Turgut’un Karar Anları: Özgürlüğün Ağırlığı
Turgut’un hikâyesi, karar alma süreçlerindeki tereddütleri ve bu kararların onun varoluşsal yolculuğunu nasıl şekillendirdiği üzerinden de okunabilir. Varoluşçuluk, bireyin özgürlüğünün, aynı zamanda büyük bir sorumluluk getirdiğini savunur. Turgut’un, Selim’in intiharıyla yüzleşirken aldığı kararlar –örneğin, Selim’in geçmişini araştırma süreci– onun bu sorumluluğu nasıl taşıdığını gösterir. Ancak Turgut, bu kararları alırken sürekli bir kararsızlık ve kaygı içindedir.
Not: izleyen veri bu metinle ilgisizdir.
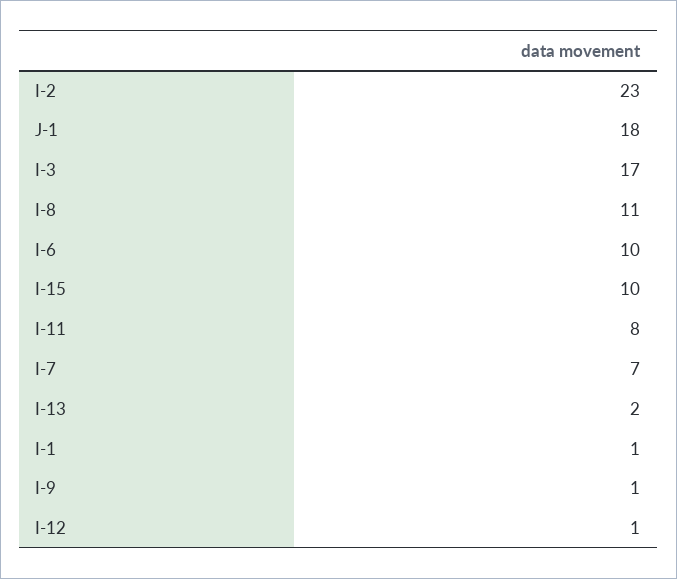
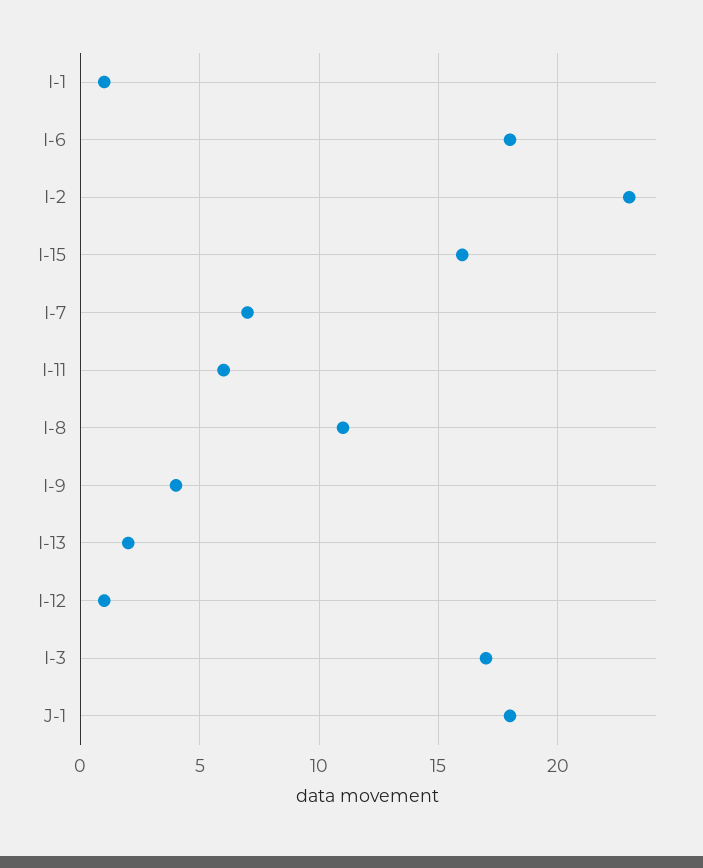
  {
    "I-2": 23,
    "J-1": 18,
    "I-3": 17,
    "I-8": 11,
-   "I-6": 10,
+   "I-6": 18,
-   "I-15": 10,
+   "I-15": 16,
-   "I-11": 8,
+   "I-11": 6,
    "I-7": 7,
    "I-13": 2,
    "I-1": 1,
-   "I-9": 1,
+   "I-9": 4,
    "I-12": 1
  }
Bu kaygı, varoluşçu düşüncenin “angst” kavramıyla ilişkilendirilebilir; bireyin özgürlüğünün farkına varmasıyla ortaya çıkan bir tür varoluşsal korku. Turgut’un bu karar anları, onun hem özgürlüğünü kullanma çabasını hem de bu özgürlüğün getirdiği yükle mücadele ettiğini gösterir.
Turgut’un Arayışının Evrenselliği
Turgut Özben’in varoluşsal arayışı, yalnızca Tutunamayanlar romanının sınırlarında kalmaz; modern bireyin anlam, özgürlük ve kimlik arayışının evrensel bir yansımasıdır. Varoluşçuluk, nihilizm ve absürdizm gibi felsefi akımlar, Turgut’un yolculuğunu anlamak için güçlü bir çerçeve sunar. Turgut, bir yandan anlamsızlıkla mücadele ederken, diğer yandan kendi anlamını yaratma çabası içine girer. Bu çaba, onu hem bireysel hem de toplumsal düzeyde bir çatışmanın içine çeker. Onun hikâyesi, insanın kendi varoluşunu sorgulama cesaretini ve bu sorgulamanın getirdiği zorlukları gözler önüne serer. Turgut’un yolculuğu, felsefi akımların soyut kavramlarını, bir bireyin somut deneyimleri üzerinden anlamlandırmanın bir örneğidir.